:: READING TEXT ::

That same skill is deployed into the second scene, as the same kind of casually thoughtful detail as how tightly sprung the ATS is, and George’s preference for older models gives a round, real organicness to his side of the story, and welds Sublime’s fantasy-style tropes and George’s SF-style tropes together in a way that doesn’t make them feel separate or disjunct.

However, that’s a strength that’s not pulled all the way through the piece, with the same careful attention, and there are multiple places that shows as “Hummingbirds” continues to its conclusion.

:::

## PARTS OF THE EXERCISE:
1. Rewrite the part of the listing that opens with its first line and closes with the line containing "genus: Solanum", changing "common name" to "vernacular name" and keeping everything else the same; return only those lines.
2. Carry on with the review of the story "Hummingbirds" from the point where it stops.
The review above and the listing have no connection to each other.

:: PROVIDED RECORDS ::

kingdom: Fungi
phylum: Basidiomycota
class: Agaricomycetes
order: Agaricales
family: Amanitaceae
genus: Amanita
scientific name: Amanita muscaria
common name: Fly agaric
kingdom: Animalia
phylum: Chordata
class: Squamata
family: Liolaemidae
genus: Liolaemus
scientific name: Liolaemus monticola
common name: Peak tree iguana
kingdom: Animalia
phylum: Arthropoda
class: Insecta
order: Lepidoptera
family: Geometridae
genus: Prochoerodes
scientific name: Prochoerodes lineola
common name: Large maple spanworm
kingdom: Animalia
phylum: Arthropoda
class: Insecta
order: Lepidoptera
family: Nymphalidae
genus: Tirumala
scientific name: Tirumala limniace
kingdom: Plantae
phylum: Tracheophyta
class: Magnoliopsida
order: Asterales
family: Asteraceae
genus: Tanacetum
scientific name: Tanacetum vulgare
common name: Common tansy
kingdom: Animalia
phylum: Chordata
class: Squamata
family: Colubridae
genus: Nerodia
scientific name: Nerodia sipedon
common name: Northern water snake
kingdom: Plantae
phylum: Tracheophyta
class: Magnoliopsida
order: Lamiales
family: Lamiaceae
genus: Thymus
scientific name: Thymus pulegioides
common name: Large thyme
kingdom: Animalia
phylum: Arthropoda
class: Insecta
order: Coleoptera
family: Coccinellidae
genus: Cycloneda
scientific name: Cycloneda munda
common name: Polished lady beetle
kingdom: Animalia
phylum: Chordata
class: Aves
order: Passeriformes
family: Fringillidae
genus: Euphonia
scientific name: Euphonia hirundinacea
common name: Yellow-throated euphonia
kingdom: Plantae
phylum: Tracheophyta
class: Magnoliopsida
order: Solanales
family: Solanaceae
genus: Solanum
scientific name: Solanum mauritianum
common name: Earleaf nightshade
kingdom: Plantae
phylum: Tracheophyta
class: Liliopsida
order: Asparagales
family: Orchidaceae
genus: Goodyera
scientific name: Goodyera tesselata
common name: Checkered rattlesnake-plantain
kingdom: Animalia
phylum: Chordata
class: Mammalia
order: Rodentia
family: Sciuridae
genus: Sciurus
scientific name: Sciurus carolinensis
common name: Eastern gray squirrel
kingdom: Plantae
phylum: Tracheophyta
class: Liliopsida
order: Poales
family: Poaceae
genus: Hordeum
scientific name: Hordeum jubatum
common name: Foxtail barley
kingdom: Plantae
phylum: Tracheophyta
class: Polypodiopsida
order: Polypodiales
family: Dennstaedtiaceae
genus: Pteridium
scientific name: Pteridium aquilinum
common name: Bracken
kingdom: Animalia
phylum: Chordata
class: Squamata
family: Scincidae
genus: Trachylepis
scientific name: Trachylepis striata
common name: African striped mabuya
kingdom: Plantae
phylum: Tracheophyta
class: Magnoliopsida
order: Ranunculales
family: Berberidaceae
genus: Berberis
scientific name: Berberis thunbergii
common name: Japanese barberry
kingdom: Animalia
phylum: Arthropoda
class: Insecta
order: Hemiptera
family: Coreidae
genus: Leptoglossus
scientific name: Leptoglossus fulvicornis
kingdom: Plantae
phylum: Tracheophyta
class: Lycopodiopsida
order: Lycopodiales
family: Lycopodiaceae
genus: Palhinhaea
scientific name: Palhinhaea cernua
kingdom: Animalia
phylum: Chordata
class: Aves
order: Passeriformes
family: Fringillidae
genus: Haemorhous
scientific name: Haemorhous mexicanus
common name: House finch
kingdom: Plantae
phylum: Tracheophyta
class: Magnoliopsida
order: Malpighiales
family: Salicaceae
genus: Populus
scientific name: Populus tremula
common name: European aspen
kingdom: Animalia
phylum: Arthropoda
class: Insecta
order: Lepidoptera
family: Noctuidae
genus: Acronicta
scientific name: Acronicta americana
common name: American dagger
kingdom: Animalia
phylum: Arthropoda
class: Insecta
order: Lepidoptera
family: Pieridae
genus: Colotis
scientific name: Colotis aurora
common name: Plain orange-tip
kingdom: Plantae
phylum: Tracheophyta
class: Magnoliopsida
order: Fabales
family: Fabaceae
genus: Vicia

:::

## EXPECTED RESPONSES:
1.
kingdom: Fungi
phylum: Basidiomycota
class: Agaricomycetes
order: Agaricales
family: Amanitaceae
genus: Amanita
scientific name: Amanita muscaria
vernacular name: Fly agaric
kingdom: Animalia
phylum: Chordata
class: Squamata
family: Liolaemidae
genus: Liolaemus
scientific name: Liolaemus monticola
vernacular name: Peak tree iguana
kingdom: Animalia
phylum: Arthropoda
class: Insecta
order: Lepidoptera
family: Geometridae
genus: Prochoerodes
scientific name: Prochoerodes lineola
vernacular name: Large maple spanworm
kingdom: Animalia
phylum: Arthropoda
class: Insecta
order: Lepidoptera
family: Nymphalidae
genus: Tirumala
scientific name: Tirumala limniace
kingdom: Plantae
phylum: Tracheophyta
class: Magnoliopsida
order: Asterales
family: Asteraceae
genus: Tanacetum
scientific name: Tanacetum vulgare
vernacular name: Common tansy
kingdom: Animalia
phylum: Chordata
class: Squamata
family: Colubridae
genus: Nerodia
scientific name: Nerodia sipedon
vernacular name: Northern water snake
kingdom: Plantae
phylum: Tracheophyta
class: Magnoliopsida
order: Lamiales
family: Lamiaceae
genus: Thymus
scientific name: Thymus pulegioides
vernacular name: Large thyme
kingdom: Animalia
phylum: Arthropoda
class: Insecta
order: Coleoptera
family: Coccinellidae
genus: Cycloneda
scientific name: Cycloneda munda
vernacular name: Polished lady beetle
kingdom: Animalia
phylum: Chordata
class: Aves
order: Passeriformes
family: Fringillidae
genus: Euphonia
scientific name: Euphonia hirundinacea
vernacular name: Yellow-throated euphonia
kingdom: Plantae
phylum: Tracheophyta
class: Magnoliopsida
order: Solanales
family: Solanaceae
genus: Solanum

2.
The first major issue that merits attention in “Hummingbirds” is pacing.  While there are many stretches where the fairly unadorned dialogue works, or where narrating over information is a good strategy, there are spots in “Hummingbirds” where that dialogue could use context, another beat, or a slight transition into a new scene—or where it might be more effective to break up that information dump and provide the information in real time.  The end of the second scene is a prime example of both, as the information crucial to George’s mission arrives divorced of any emotional or character context, and then the dialogue around Sublime’s appointment as guide falls flat for me, left without context, body language, or transitions.  In a piece with fairly careful attention to detail elsewhere, the lack of it sticks out significantly here.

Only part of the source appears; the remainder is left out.